PS None of this is really new. The innovation is in setting up the right classes of service and the right risk profiling to effectively manage the line. Elements like choosing items with low cost of delay so they can be used to “Fill Slack” and not pulled as part of the normal priorities. And risk profiling so we re-route or skip the bottleneck on the items where the risk of doing that is minimal. Add to that measuring local cycle times (e.g. with tools like LeanKitKanban ) so each Capability can focus on its own performance as well as the overall cycle time, and you get quite an elaborate system. Sounds advanced? It is. I intend to cover this in Advanced Kanban Workshops we will be starting to run, since we know have quite a community of Kanban Practitioners around Israel. Hopefully we can extend that community to the region soon.

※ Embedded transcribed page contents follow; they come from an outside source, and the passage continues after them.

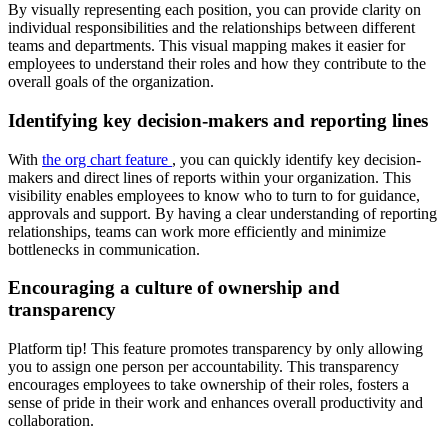
By visually representing each position, you can provide clarity on
individual responsibilities and the relationships between different
teams and departments. This visual mapping makes it easier for
employees to understand their roles and how they contribute to the
overall goals of the organization.
Identifying key decision-makers and reporting lines
With
the org chart feature
, you can quickly identify key decision-
makers and direct lines of reports within your organization. This
visibility enables employees to know who to turn to for guidance,
approvals and support. By having a clear understanding of reporting
relationships, teams can work more efficiently and minimize
bottlenecks in communication.
Encouraging a culture of ownership and
transparency
Platform tip! This feature promotes transparency by only allowing
you to assign one person per accountability. This transparency
encourages employees to take ownership of their roles, fosters a
sense of pride in their work and enhances overall productivity and
collaboration.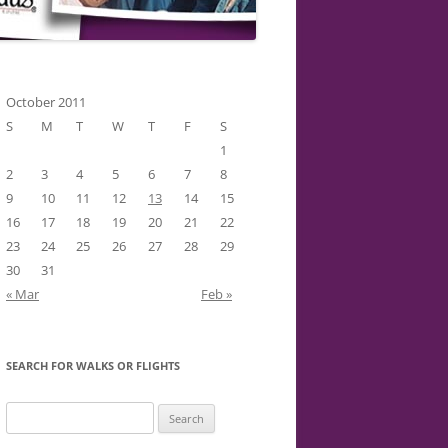
October 2011
S
M
T
W
T
F
S
1
2
3
4
5
6
7
8
9
10
11
12
13
14
15
16
17
18
19
20
21
22
23
24
25
26
27
28
29
30
31
« Mar
Feb »
SEARCH FOR WALKS OR FLIGHTS
Search
for: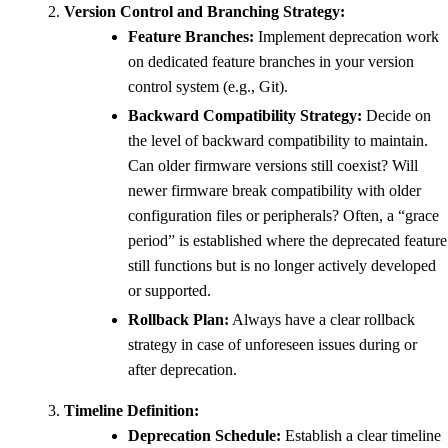
Version Control and Branching Strategy:
Feature Branches:
Implement deprecation work
on dedicated feature branches in your version
control system (e.g., Git).
Backward Compatibility Strategy:
Decide on
the level of backward compatibility to maintain.
Can older firmware versions still coexist? Will
newer firmware break compatibility with older
configuration files or peripherals? Often, a “grace
period” is established where the deprecated feature
still functions but is no longer actively developed
or supported.
Rollback Plan:
Always have a clear rollback
strategy in case of unforeseen issues during or
after deprecation.
Timeline Definition:
Deprecation Schedule:
Establish a clear timeline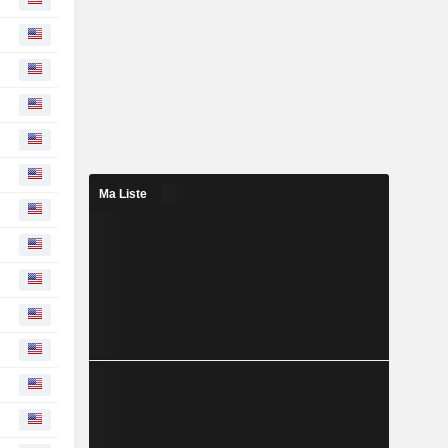
Ma Liste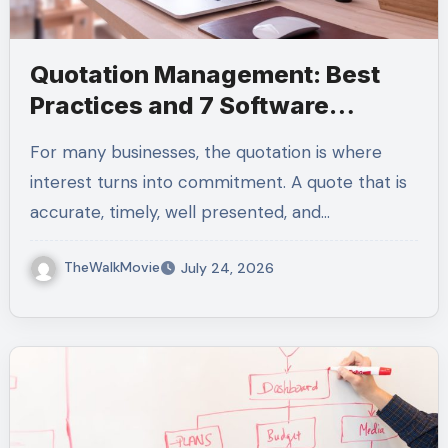
Quotation Management: Best
Practices and 7 Software
Platforms to Automate Quotes
For many businesses, the quotation is where
interest turns into commitment. A quote that is
accurate, timely, well presented, and…
TheWalkMovie
July 24, 2026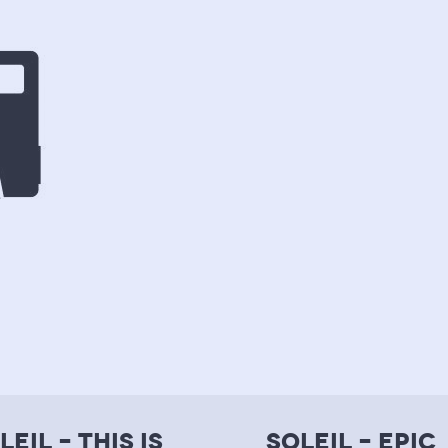
leil – this is
soleil – epic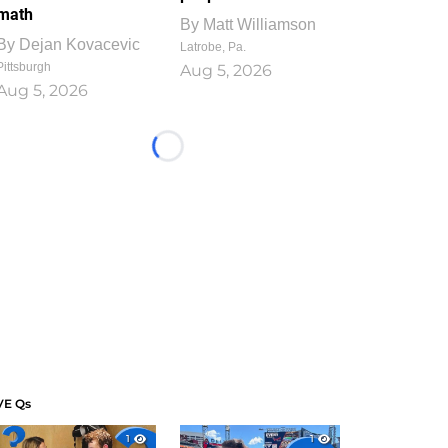
math
By
Matt Williamson
By
Dejan Kovacevic
Latrobe, Pa.
Pittsburgh
Aug 5, 2026
Aug 5, 2026
Loading...
VE Qs
1
1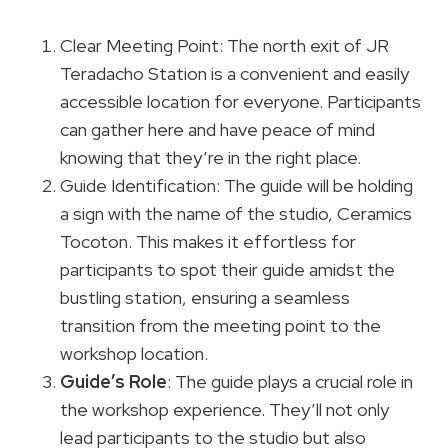
Clear Meeting Point: The north exit of JR
Teradacho Station is a convenient and easily
accessible location for everyone. Participants
can gather here and have peace of mind
knowing that they’re in the right place.
Guide Identification: The guide will be holding
a sign with the name of the studio, Ceramics
Tocoton. This makes it effortless for
participants to spot their guide amidst the
bustling station, ensuring a seamless
transition from the meeting point to the
workshop location.
Guide’s Role
: The guide plays a crucial role in
the workshop experience. They’ll not only
lead participants to the studio but also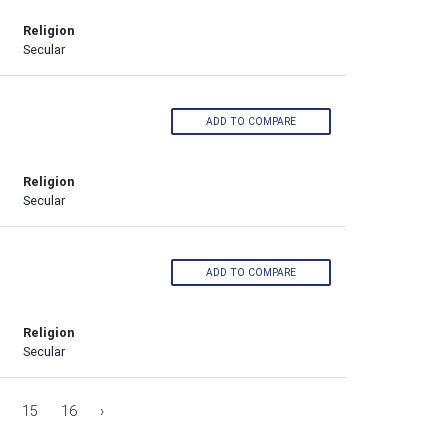
Religion
Secular
ADD TO COMPARE
Religion
Secular
ADD TO COMPARE
Religion
Secular
15
16
›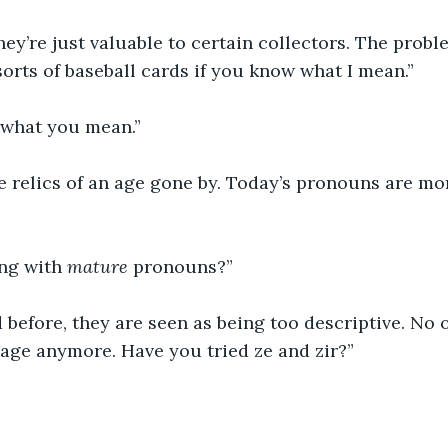
hey’re just valuable to certain collectors. The proble
sorts of baseball cards if you know what I mean.”
a what you mean.”
 relics of an age gone by. Today’s pronouns are more
ng with 
mature 
pronouns?”
 before, they are seen as being too descriptive. No 
age anymore. Have you tried ze and zir?”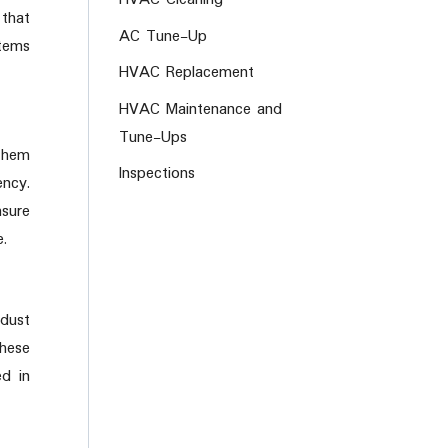
 that
AC Tune-Up
tems
HVAC Replacement
HVAC Maintenance and
Tune-Ups
 them
Inspections
ency.
nsure
e.
 dust
these
ed in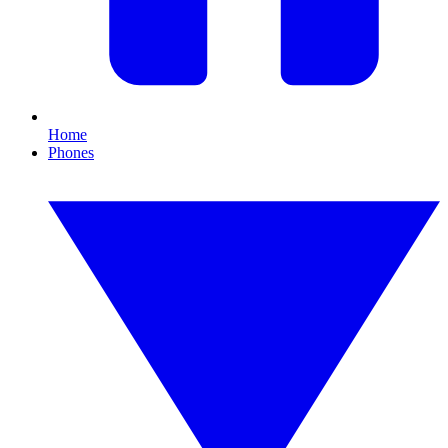
Home
Phones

Hey, great article. Nice to know I wasn’t alone in thinking that we our productivity may be affected by the LCD.
I like your arguments and I think you’ve put forward some good suggestions on how to mitigate the effects of this.

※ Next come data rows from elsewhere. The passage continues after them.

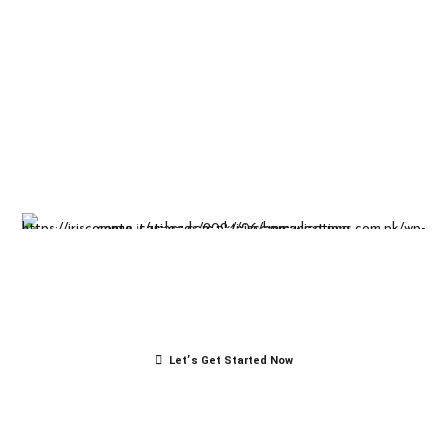
Insight-driven
solutions for
business
success.
Let’s Get Started Now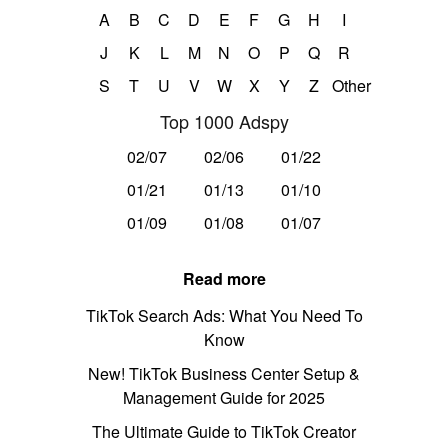
A
B
C
D
E
F
G
H
I
J
K
L
M
N
O
P
Q
R
S
T
U
V
W
X
Y
Z
Other
Top 1000 Adspy
02/07
02/06
01/22
01/21
01/13
01/10
01/09
01/08
01/07
Read more
TikTok Search Ads: What You Need To
Know
New! TikTok Business Center Setup &
Management Guide for 2025
The Ultimate Guide to TikTok Creator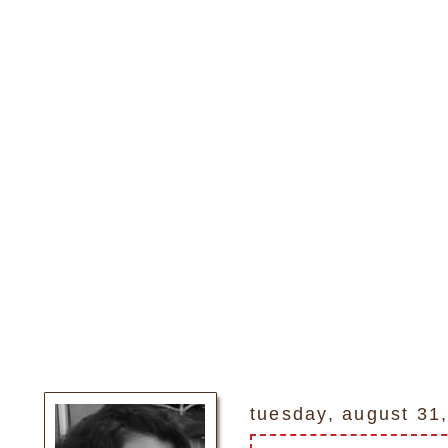
tuesday, august 31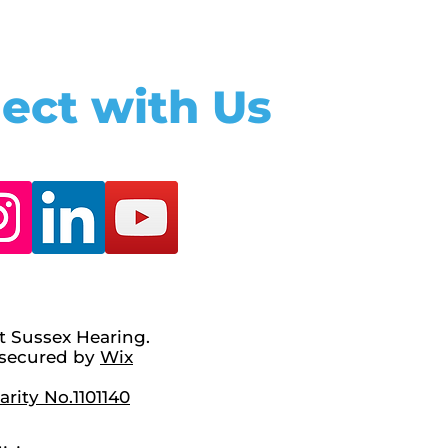
ect with Us
t Sussex Hearing.
secured by
Wix
rity No.1101140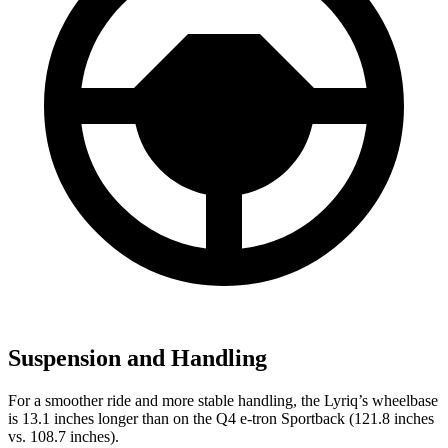
Suspension and Handling
For a smoother ride and more stable handling, the Lyriq’s wheelbase
is 13.1 inches longer than on the Q4 e-tron Sportback (121.8 inches
vs. 108.7 inches).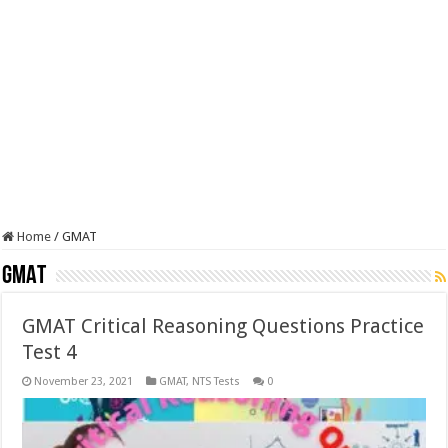
Home
/
GMAT
GMAT
GMAT Critical Reasoning Questions Practice
Test 4
November 23, 2021
GMAT
,
NTS Tests
0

I’m thinking about moving to a split team structure and thereby bypassing the whole team commitment, since each team will have it’s own commitment, sort of scrum type C. This will hopefully raise the level of the LCD, since each team will have a slight specialisation, with resources split to match their strengths. Be good to hear your thoughts.
Usually splitting teams is a good idea, but bottom line it depends on the context – and mainly whether the teams can independently deliver.
I would experiment with such teams and see if the bottlenecks disappear, and also consider experimenting with ATDD, stronger definition of done, and the other suggestions mentioned in the post.
Splitting the teams usually helps with self-organization as well as team energies and motivation. This can reduce the effect of LCD, but I wouldn’t count on it solving your problem completely.
In addition, if the teams can stay persistent then it will increase their ability to overcome LCD. If they keep changing, it will be a challenge, unless you are able to achieve high bonding among the whole group.
A bigger team that splits into small dynamic feature teams is a pattern that seems to work when you get to high enough maturity.
Another approach you can try is measuring the local cycle time across the LCD for each work item, and in your retrospective/operational review/whenever a work item finishes, look at its performance compared to your baseline (we typically use a run chart / control chart for this). If its significantly faster, consider it a bright spot that you should learn from. If its significantly slower, try to understand what happened, and collect the cause. with time, typical causes will emerge, and you can think what to do about them. You will have a drill down on how specifically LCD affects you, which makes it more actionable…
Hope this helps, will be interested to hear how it all comes out.